The Milken Institute Center for the Future of Aging is on a Mission is to Help People Build Meaningful Lives

The Milken Institute Center for the Future of Aging is on a Mission is to Help People Build Meaningful Lives

In Episode 88 of the Charity Charge Show, Stephen talks to Nora Super, Executive Director of the Milken Institute Center for the Future of Aging, whose mission is to help people build meaningful lives, in which they can experience health and well-being, pursue effective education and gainful employment, and access the resources required to create ever-expanding opportunities for themselves and their broader communities.

Stephen and Nora Super talk about the importance of support for our aging population, being an effective leader through vulnerability, and creating policies aligned with the needs of those with lived experiences.

Nora Super is the executive director of the Milken Institute Center for the Future of Aging. In this role, Super provides strategic direction for two primary focus areas: Healthy Longevity and Financial Wellness.
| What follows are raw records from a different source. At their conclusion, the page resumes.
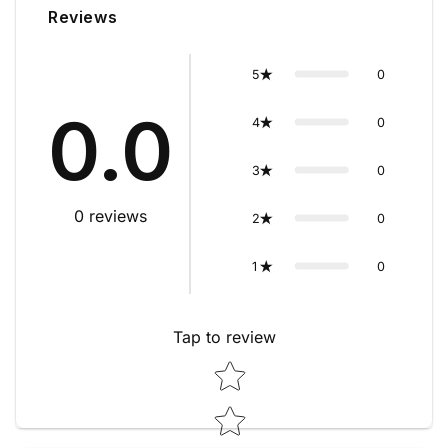
Reviews
0
5
0.0
0
4
0
3
0
reviews
0
2
0
1
Tap to review
Star rating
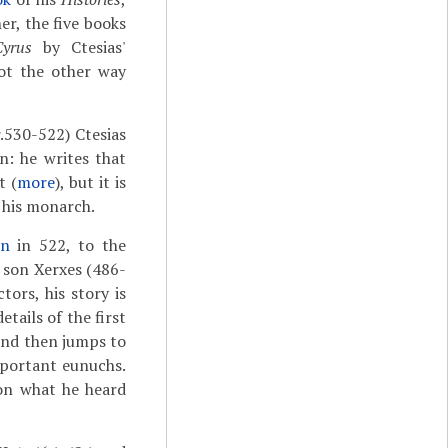
r, the five books
yrus
by Ctesias'
not the other way
r.530-522) Ctesias
n: he writes that
t (
more
), but it is
 his monarch.
an
in 522, to the
s son Xerxes (486-
ors, his story is
tails of the first
 and then jumps to
mportant eunuchs.
n what he heard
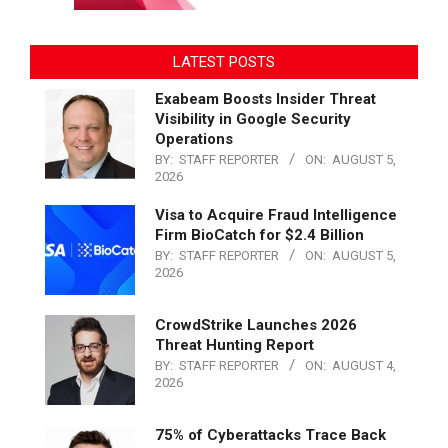
LATEST POSTS
Exabeam Boosts Insider Threat
Visibility in Google Security
Operations
BY:
STAFF REPORTER
ON:
AUGUST 5,
2026
Visa to Acquire Fraud Intelligence
Firm BioCatch for $2.4 Billion
BY:
STAFF REPORTER
ON:
AUGUST 5,
2026
CrowdStrike Launches 2026
Threat Hunting Report
BY:
STAFF REPORTER
ON:
AUGUST 4,
2026
75% of Cyberattacks Trace Back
In 2020, Super launched the Milken Institute Alliance to Improve Dementia Care, which seeks to transform and improve the complex health and long-term care systems that people at risk for and living with dementia must navigate.

Super is a respected thought leader, frequent speaker, and prolific writer on healthy longevity and the economic and social impact of global population aging.

From 2014 to 2016, Super served as the executive director of the White House Conference on Aging, where she received wide recognition for her nationwide efforts to improve the lives of older Americans.

She has also held leadership roles at the US Department of Health and Human Services, AARP, Kaiser Permanente, and USAging.

Nora Super, Executive Director of the Milken Institute

Milken Institute Center for the Future of Aging on the importance of involving those with lived experiences in policy creation:

It’s important to us to always make sure that we have people with lived experience as part of all the policy decisions we have.

We make many policy recommendations and we want to make sure in all those conversations that we have someone who’s living with dementia themselves or a caregiver of someone who’s living with dementia to give us their real experience and feedback.

This input stress tests the policies because sometimes people in government or research institutions think a policy will work on the ground but the people who are living with this may see issues we didn’t so they will tell us, this makes a difference to them, or no.

We get a lot of good feedback about what’s too complicated, what’s helpful, what they wish they had known earlier and those comments help drive our work.